KnowledgeIs Power
The Knowledge Is Power lecture will examine refugee crises from history into the modern day.

LECTURE SERIES EXAMINES REFUGEES, HUMAN COST OF WAR

As you read this, millions of people have been displaced from their homes by violence. Millions more have been forced to leave their own countries in fear for their lives and the lives of their families. Although the refugee crisis coming out of Syria may top headlines now, it is only one part of a much larger picture.

The Knowledge is Power lecture planned from 1-2 p.m., Wednesday, Nov. 4 at the Preston Ridge Campus Conference Center hopes to bring that picture into focus with a presentation titled The Human Cost of War: Global Responsibility and Refugees. History professor Jason Morgan and political science professor Rachel Bzostek will examine the phenomenon through their own disciplines and hope to provide some perspective about the world community’s reaction to refugees.

Refugees are not a new phenomenon. People have been forced out of their homes by war, famine or other factors since the formation of society.
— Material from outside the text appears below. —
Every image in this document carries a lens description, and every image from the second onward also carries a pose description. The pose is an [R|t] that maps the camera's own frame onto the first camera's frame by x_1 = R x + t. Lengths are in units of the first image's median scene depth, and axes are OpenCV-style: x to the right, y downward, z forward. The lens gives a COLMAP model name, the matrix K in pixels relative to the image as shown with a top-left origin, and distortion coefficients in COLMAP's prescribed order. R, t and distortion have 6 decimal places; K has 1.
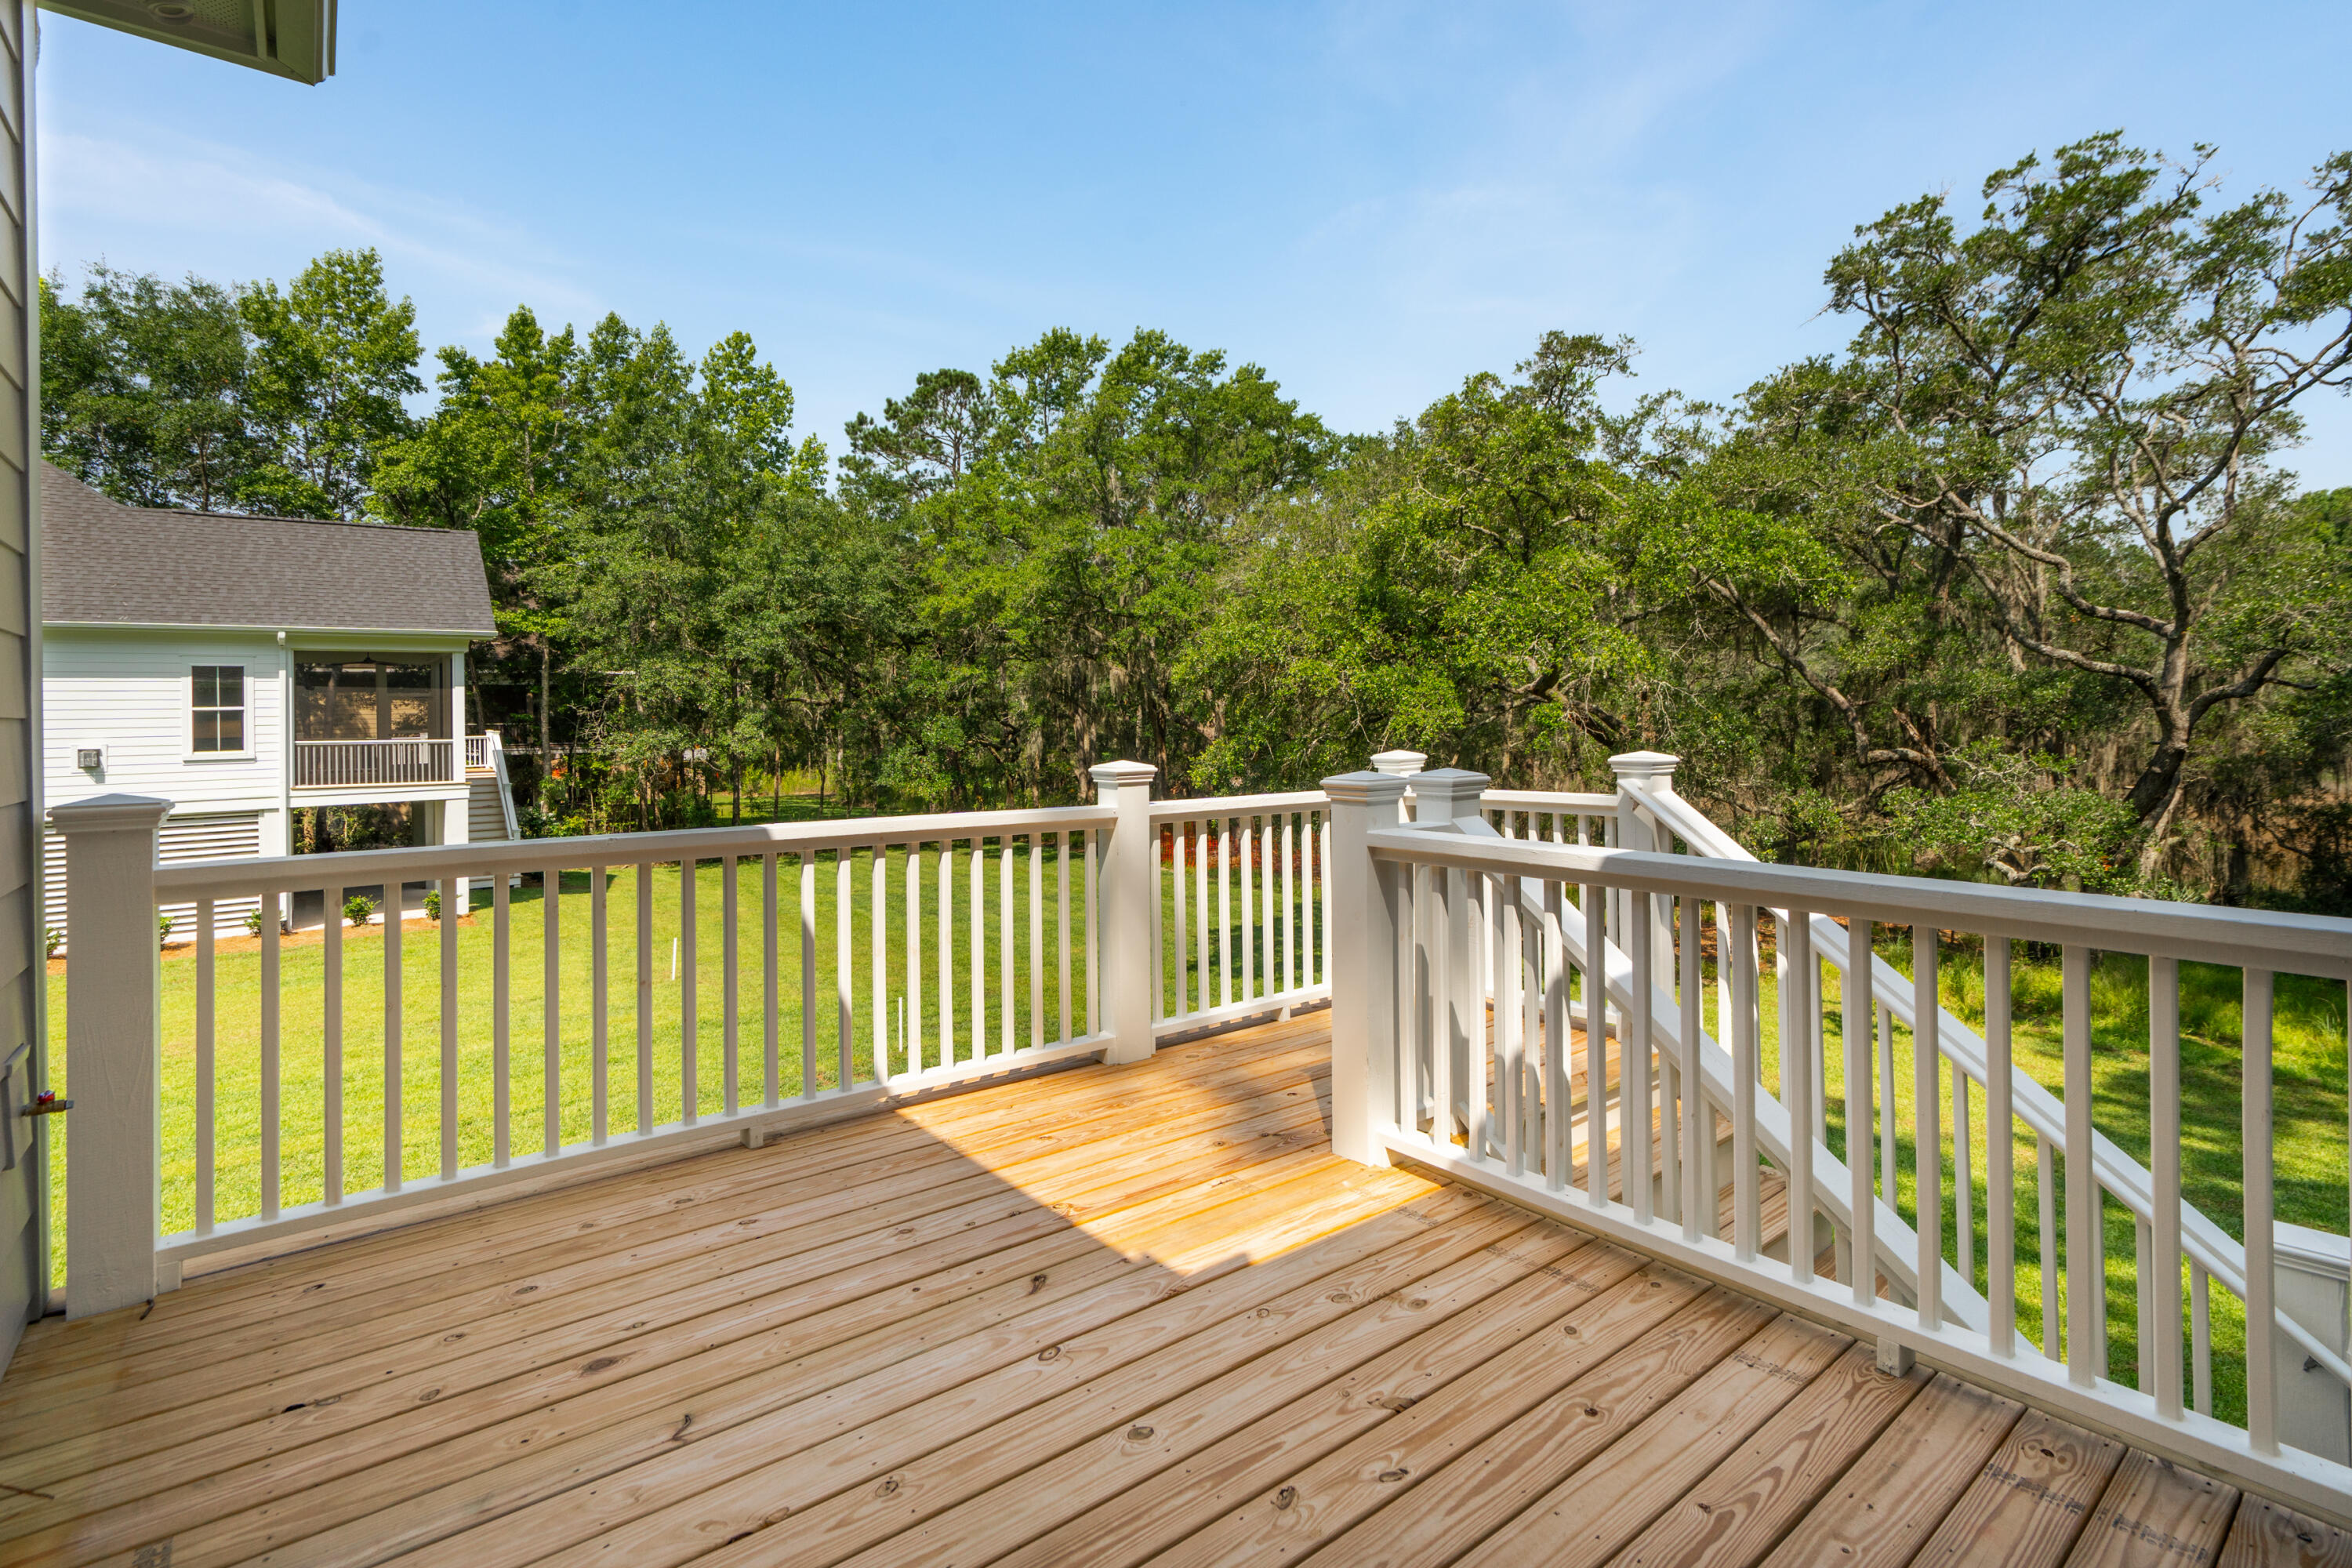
lens RADIAL K [[1090.0, 0, 1179.2], [0, 1090.0, 721.5], [0, 0, 1]] dist [0.002458, 0.000295]
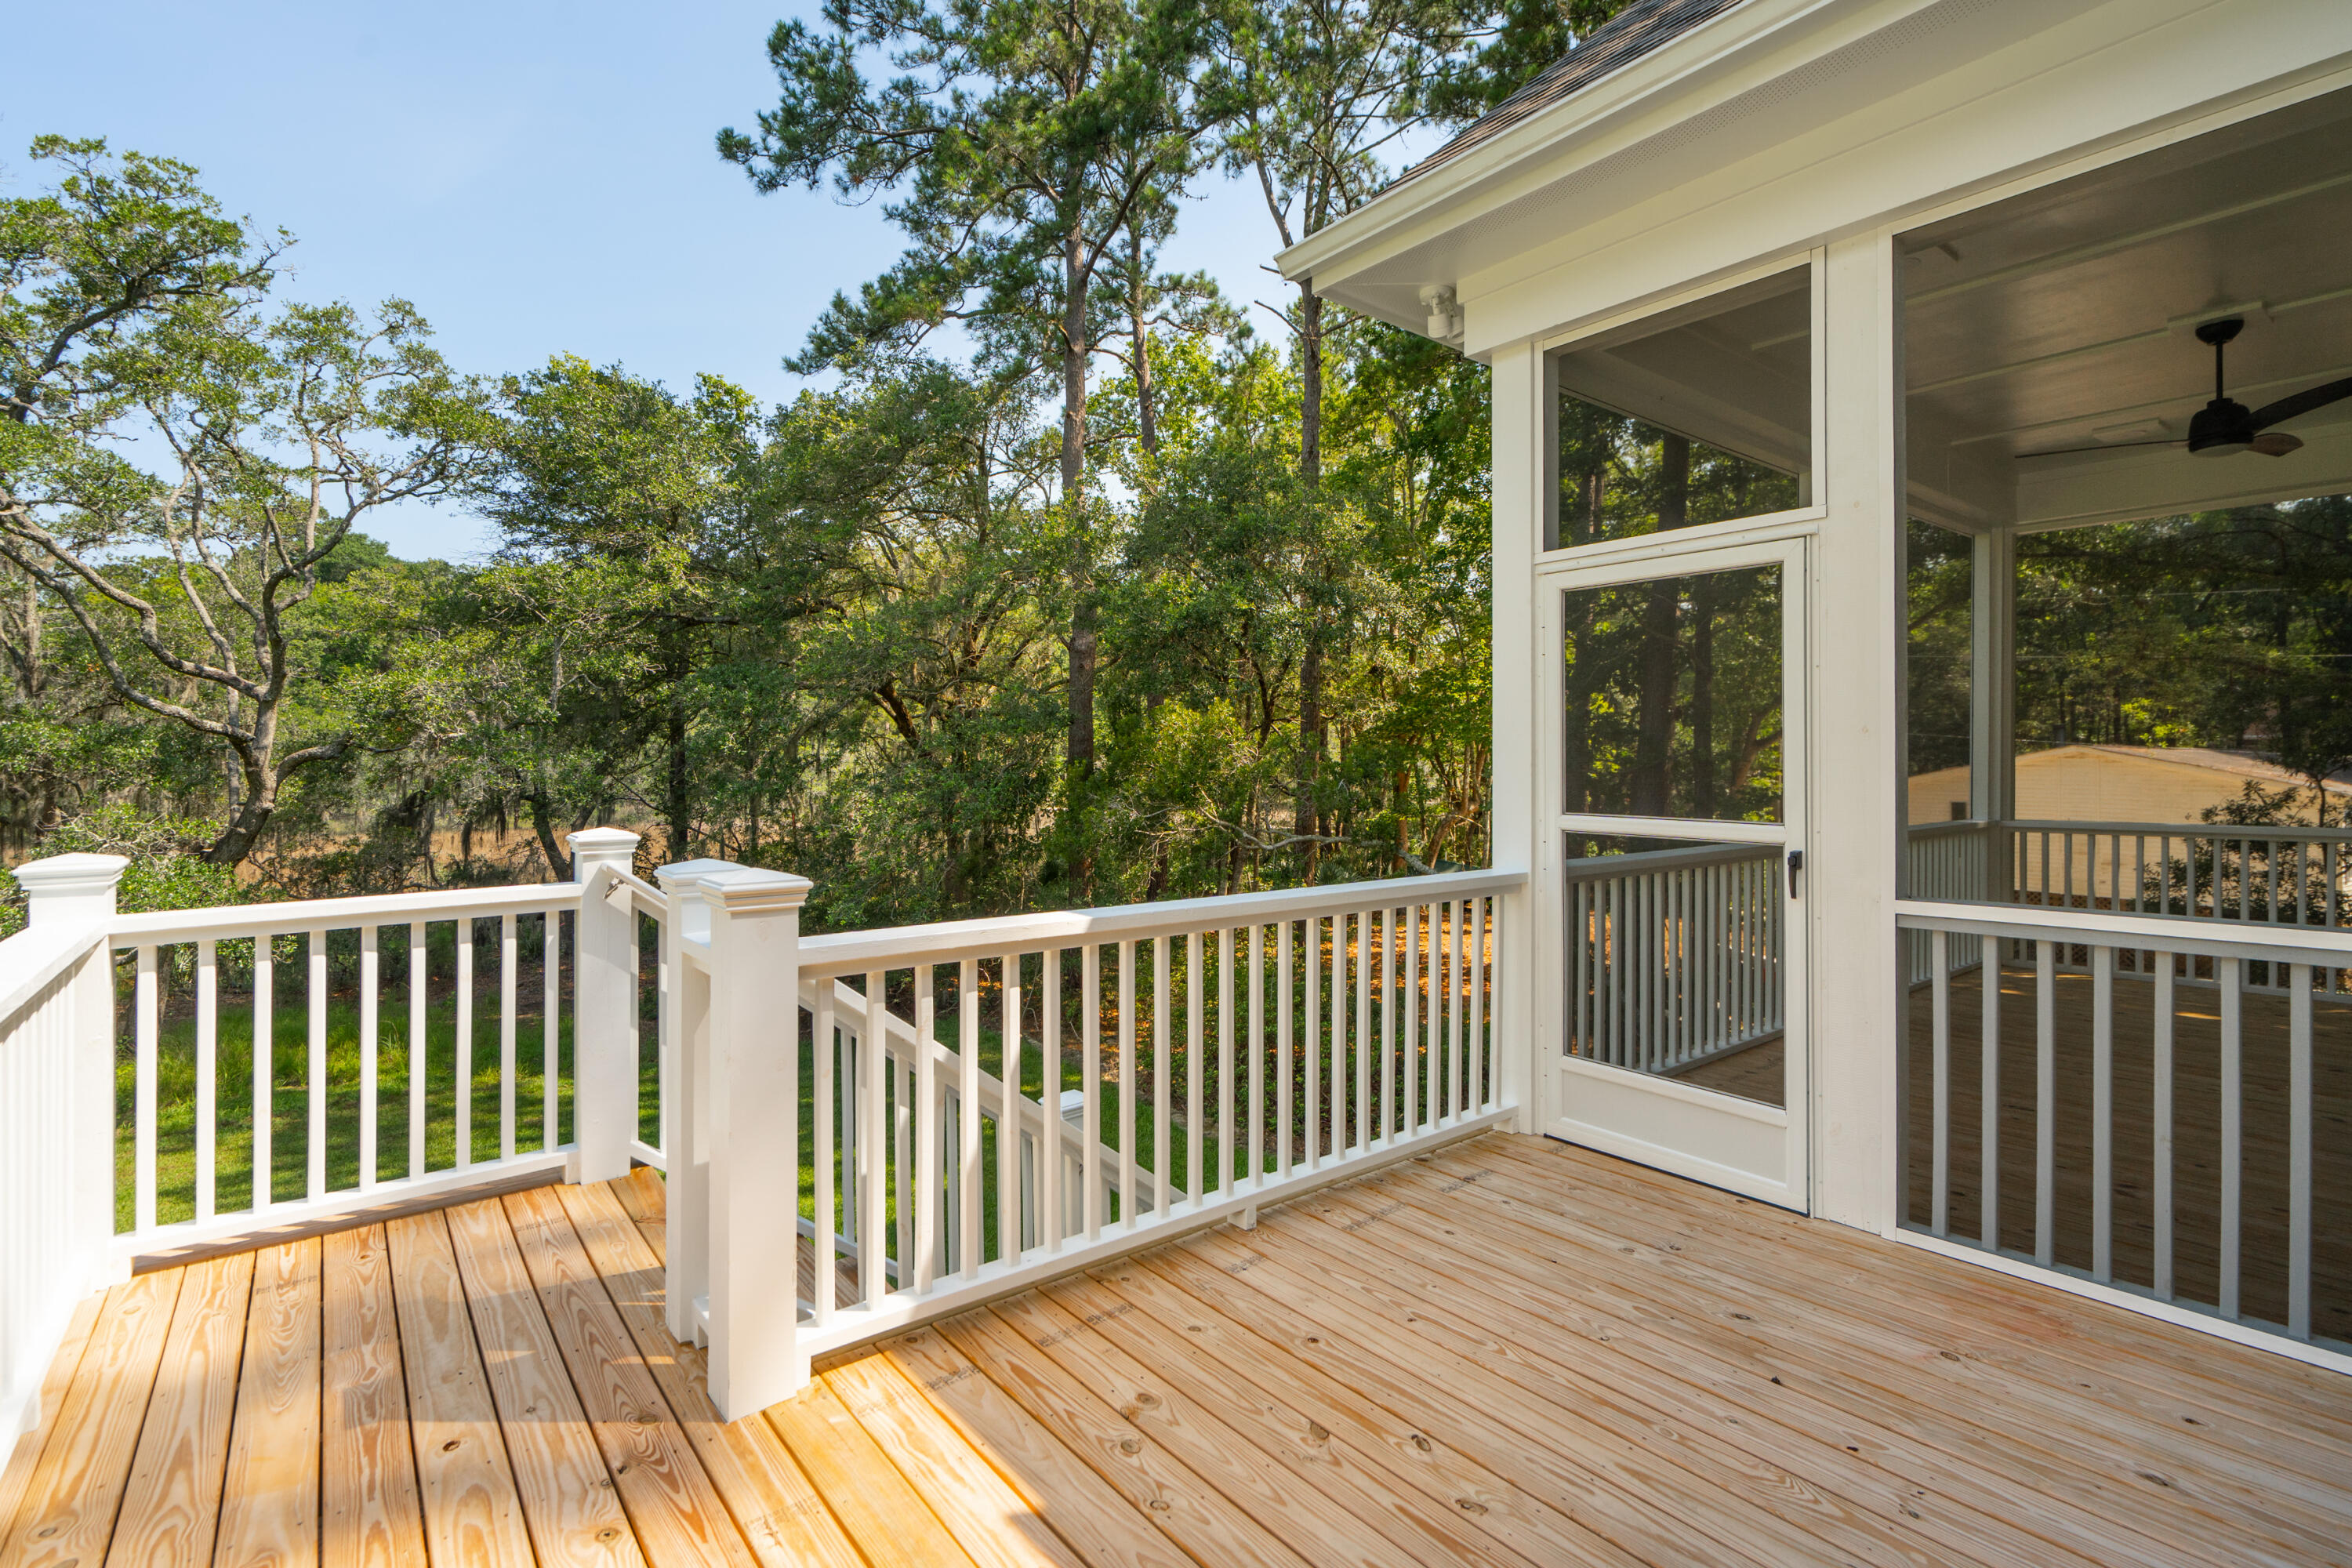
lens RADIAL K [[1114.3, 0, 1180.6], [0, 1114.3, 756.3], [0, 0, 1]] dist [-0.002870, -0.000605]
pose [[0.006542, 0.015960, 0.999851, -0.618927], [0.005546, 0.999857, -0.015997, -0.015151], [-0.999963, 0.005650, 0.006453, 0.767311]]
“We know about refugee crises because of modern technology, but they are not new,” Dr. Bzostek said, referencing influxes of Irish and Eastern Europeans to America in the late 1800s and early 1900s. “This has been happening forever. We just know more about it today because people are coming with their phones, and we see news and Facebook and Twitter, which we never saw before.”

However, it isn’t only technology that makes these refugee flows different, according to Dr. Morgan. We also have to consider the way the world changed in the middle of the last century. Millions were displaced during World War II, and there were problems finding new places for them to live.
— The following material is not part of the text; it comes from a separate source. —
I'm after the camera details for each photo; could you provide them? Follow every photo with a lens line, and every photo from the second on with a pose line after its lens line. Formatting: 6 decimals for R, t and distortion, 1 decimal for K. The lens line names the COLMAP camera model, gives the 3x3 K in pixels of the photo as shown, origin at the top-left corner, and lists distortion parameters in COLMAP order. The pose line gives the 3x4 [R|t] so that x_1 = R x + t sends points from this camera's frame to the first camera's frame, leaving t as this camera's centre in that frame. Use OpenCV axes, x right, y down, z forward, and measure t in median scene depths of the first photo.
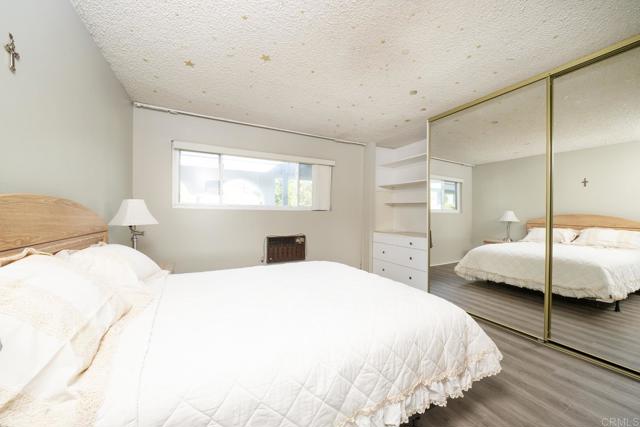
lens RADIAL K [[241.2, 0, 320.0], [0, 241.2, 213.5], [0, 0, 1]] dist [0.000519, 0.000076]
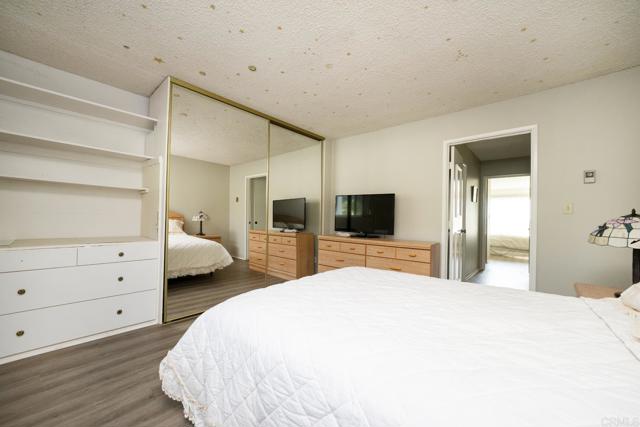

As a result, there were more in-depth discussions of human rights and refugees in the late 1940s on through the 1950s. The United Nations set up the United Nations High Commissioner for Refugees (UNHCR) in 1951, and President Dwight Eisenhower led a charge to bring European refugees to the United States with the 1953 Refugee Relief Act, lest their plight lead to even more chaos in that continent.

“Refugees have existed since humanity began, but the idea of the international community having any responsibility for them is a development of the second world war … a result of the sheer destruction that happened,” Morgan said.

Agreements the United States, the European Union and other world powers have made among themselves and with the U.N. provide a framework for helping refugees from other nations. That does not mean that those nations always live up to the spirit of the agreements, though, even if they follow their letter.

Sometimes, according to Dr. Bzostek, host nations are reticent to take on refugees that don’t reflect the nation itself.

“I think that you see a pattern where the host countries respond differently depending on where the refugees are coming from,” she said. “People are much more willing to take in refugees that look like them and believe like them than they are refugees who come from a different place, are a different ethnicity and a different religion.”

Again, looking at the aftermath of World War II, the United States and some European countries were more willing to take refugees who weren’t Jewish. The pattern continues today, with some eastern European countries saying they are glad to take in any Christian Syrians who want to flee, but not Muslims.

“That is why you see such a burden being placed on countries like Turkey and Lebanon. They are having to take the brunt of this refugee flow,” Dr. Bzostek said.

Both she and Dr. Morgan said they would like the audience to leave the presentation with a better understanding of the place America finds itself when talking about taking in refugees. The conversation encompasses both legal and moral dimensions, as well as an important facet of United States history.

“I would like the audience to realize that many of our families ended up in the United States as a result of similar pressures that these people are feeling – to have some empathy for them,” Bzostek said. “People want to stay in their home. Nobody wants to flee. Nobody wants to wonder if they will be able to survive and to live somewhere else.”

This is the 20th lecture in the Knowledge is Power series. Free drinks and dessert will be provided for the audience.